◆ **Activity**
Beginning with the line that contains "Tot i això, pots", retype the entries below exactly, ending with the line that contains "december 2023". Leave out any pictures.

◆ **Given data**
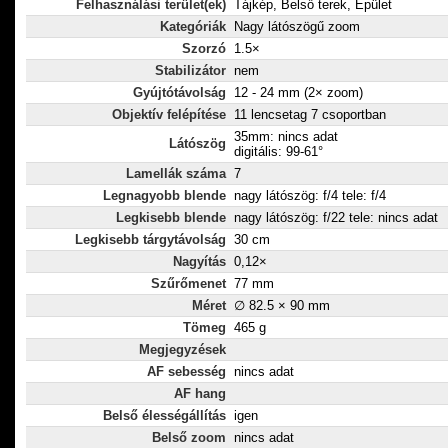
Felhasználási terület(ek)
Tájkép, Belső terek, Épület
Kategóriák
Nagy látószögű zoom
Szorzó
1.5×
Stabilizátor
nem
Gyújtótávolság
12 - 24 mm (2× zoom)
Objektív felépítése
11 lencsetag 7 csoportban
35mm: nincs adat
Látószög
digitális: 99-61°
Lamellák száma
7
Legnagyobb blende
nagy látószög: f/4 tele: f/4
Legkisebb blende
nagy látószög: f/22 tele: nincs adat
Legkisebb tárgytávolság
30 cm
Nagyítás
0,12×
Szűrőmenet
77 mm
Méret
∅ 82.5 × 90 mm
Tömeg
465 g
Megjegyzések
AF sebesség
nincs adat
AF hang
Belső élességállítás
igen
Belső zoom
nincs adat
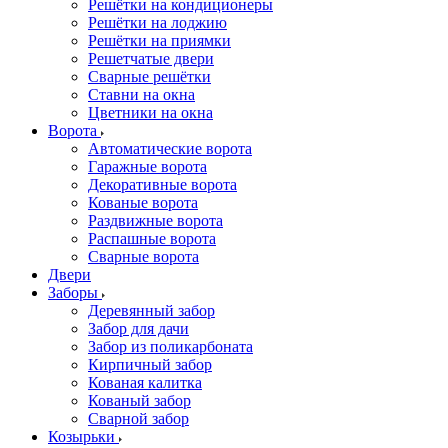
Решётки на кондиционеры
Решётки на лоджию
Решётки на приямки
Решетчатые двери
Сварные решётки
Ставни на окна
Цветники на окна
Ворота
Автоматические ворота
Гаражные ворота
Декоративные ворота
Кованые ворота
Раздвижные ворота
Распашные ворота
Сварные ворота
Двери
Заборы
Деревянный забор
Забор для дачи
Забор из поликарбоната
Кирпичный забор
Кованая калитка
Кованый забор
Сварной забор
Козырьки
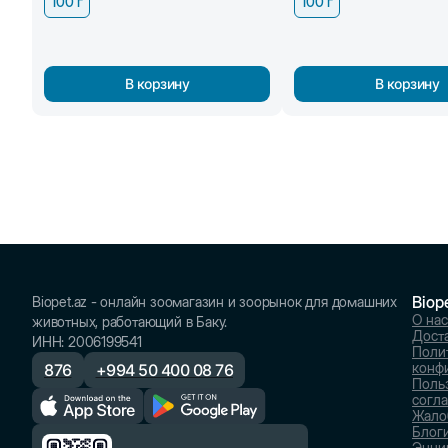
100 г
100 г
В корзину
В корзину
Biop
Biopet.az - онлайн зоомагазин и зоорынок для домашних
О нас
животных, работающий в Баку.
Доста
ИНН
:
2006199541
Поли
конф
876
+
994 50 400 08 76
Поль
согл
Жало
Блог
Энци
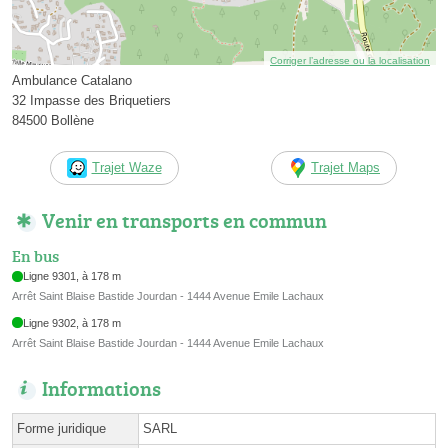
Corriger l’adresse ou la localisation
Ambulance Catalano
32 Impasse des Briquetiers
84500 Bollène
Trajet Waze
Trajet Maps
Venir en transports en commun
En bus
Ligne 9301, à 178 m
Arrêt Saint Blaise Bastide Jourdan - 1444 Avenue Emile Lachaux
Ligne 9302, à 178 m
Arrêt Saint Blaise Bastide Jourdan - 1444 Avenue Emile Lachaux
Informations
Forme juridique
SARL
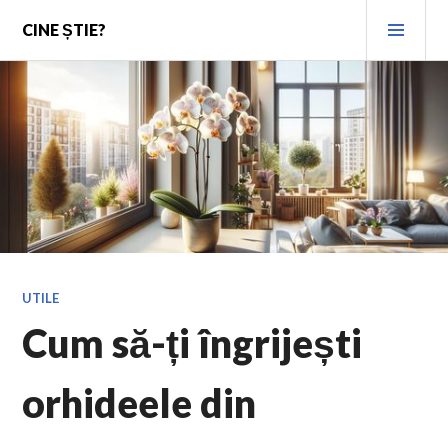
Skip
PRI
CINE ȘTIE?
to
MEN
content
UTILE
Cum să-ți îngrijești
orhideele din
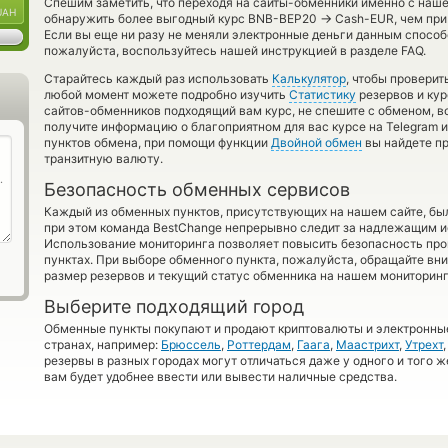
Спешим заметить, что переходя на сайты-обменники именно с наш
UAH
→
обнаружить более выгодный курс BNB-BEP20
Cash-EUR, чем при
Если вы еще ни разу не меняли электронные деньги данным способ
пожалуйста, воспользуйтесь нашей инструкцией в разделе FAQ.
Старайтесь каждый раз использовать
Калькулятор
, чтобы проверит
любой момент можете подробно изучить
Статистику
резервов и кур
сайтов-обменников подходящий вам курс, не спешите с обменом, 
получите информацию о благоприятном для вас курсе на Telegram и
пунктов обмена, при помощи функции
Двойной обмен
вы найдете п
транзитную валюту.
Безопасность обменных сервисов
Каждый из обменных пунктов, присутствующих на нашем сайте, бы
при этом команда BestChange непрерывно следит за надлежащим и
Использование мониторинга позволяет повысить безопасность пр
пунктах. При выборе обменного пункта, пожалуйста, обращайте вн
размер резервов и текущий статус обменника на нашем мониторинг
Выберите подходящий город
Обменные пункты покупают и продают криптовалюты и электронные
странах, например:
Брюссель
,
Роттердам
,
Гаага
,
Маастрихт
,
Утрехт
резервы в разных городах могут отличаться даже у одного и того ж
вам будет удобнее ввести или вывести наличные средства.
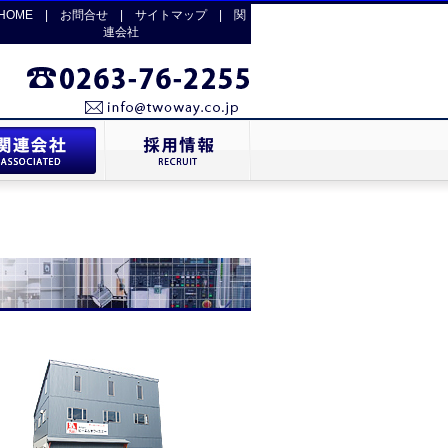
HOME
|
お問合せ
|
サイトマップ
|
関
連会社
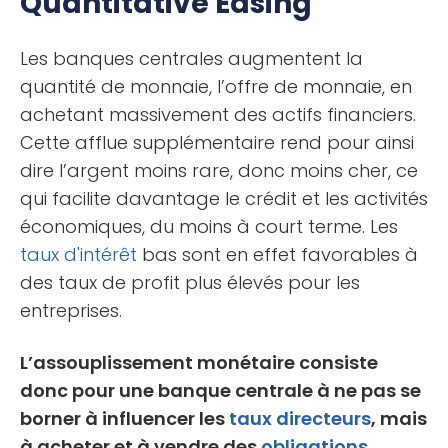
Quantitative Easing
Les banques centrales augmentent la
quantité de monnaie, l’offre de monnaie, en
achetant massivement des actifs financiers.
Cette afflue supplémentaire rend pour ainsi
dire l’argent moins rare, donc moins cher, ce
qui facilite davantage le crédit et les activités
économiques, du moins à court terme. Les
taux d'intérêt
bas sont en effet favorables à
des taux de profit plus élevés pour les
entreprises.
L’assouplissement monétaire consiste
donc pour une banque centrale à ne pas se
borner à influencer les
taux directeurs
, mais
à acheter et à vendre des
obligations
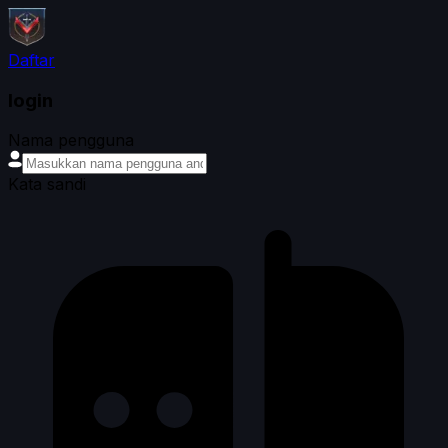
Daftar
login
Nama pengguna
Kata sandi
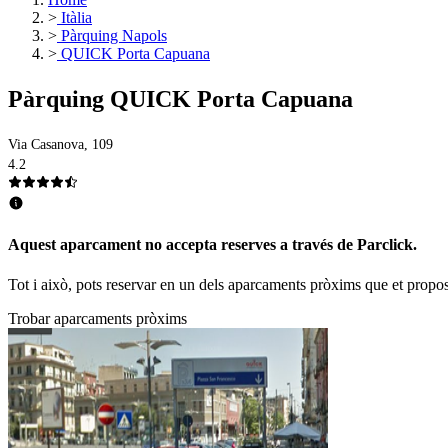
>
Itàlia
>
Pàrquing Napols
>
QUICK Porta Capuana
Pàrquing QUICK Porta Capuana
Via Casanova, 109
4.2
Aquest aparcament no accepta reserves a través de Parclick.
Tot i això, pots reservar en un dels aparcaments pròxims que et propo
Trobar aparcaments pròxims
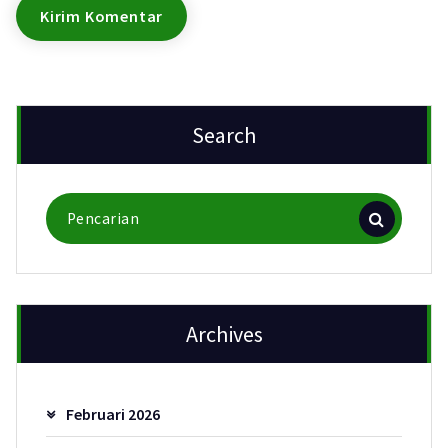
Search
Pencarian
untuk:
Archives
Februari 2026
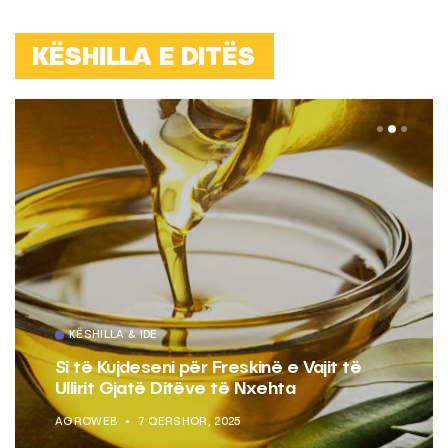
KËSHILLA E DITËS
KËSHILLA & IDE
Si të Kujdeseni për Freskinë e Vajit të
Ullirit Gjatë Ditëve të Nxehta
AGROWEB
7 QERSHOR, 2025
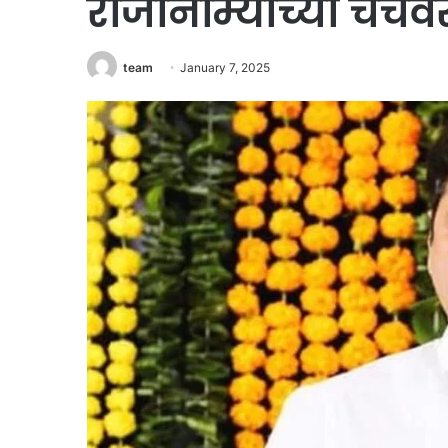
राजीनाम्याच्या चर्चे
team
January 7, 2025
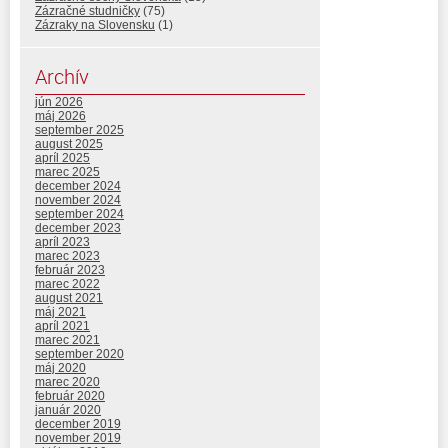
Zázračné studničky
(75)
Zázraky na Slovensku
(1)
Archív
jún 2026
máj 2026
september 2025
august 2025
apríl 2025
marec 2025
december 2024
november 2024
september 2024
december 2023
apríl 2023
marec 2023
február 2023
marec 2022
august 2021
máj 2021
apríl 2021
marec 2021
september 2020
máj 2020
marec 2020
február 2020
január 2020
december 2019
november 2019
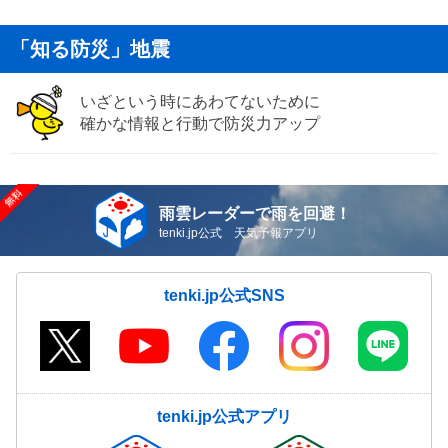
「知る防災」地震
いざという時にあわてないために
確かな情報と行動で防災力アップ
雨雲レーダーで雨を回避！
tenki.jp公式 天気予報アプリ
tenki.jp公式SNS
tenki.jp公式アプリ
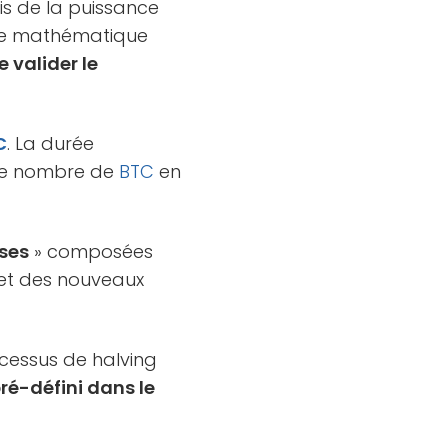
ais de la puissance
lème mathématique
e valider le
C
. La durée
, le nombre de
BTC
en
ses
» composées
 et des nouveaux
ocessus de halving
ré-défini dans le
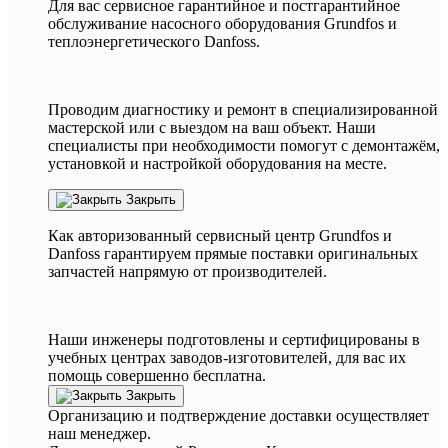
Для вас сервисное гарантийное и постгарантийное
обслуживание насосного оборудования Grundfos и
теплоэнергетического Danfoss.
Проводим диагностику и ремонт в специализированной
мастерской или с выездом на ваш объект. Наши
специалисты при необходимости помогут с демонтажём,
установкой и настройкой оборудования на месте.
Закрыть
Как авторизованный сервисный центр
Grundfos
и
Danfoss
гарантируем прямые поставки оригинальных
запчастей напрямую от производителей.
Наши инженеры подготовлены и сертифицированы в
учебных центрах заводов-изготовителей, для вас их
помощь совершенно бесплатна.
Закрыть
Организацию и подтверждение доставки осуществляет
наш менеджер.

◆ **Answer box**
Tot i això, pots reservar en un dels aparcaments pròxims que et propo
Trobar aparcaments pròxims
Search
Pencarian
untuk:
Archives
Februari 2026
KËSHILLA E DITËS
KËSHILLA & IDE
Si të Kujdeseni për Freskinë e Vajit të
Ullirit Gjatë Ditëve të Nxehta
AGROWEB
7 QERSHOR, 2025
राजीनाम्याच्या चर्चे
team
January 7, 2025
Zázračné studničky
(75)
Zázraky na Slovensku
(1)
Archív
jún 2026
máj 2026
september 2025
august 2025
apríl 2025
marec 2025
december 2024
november 2024
september 2024
december 2023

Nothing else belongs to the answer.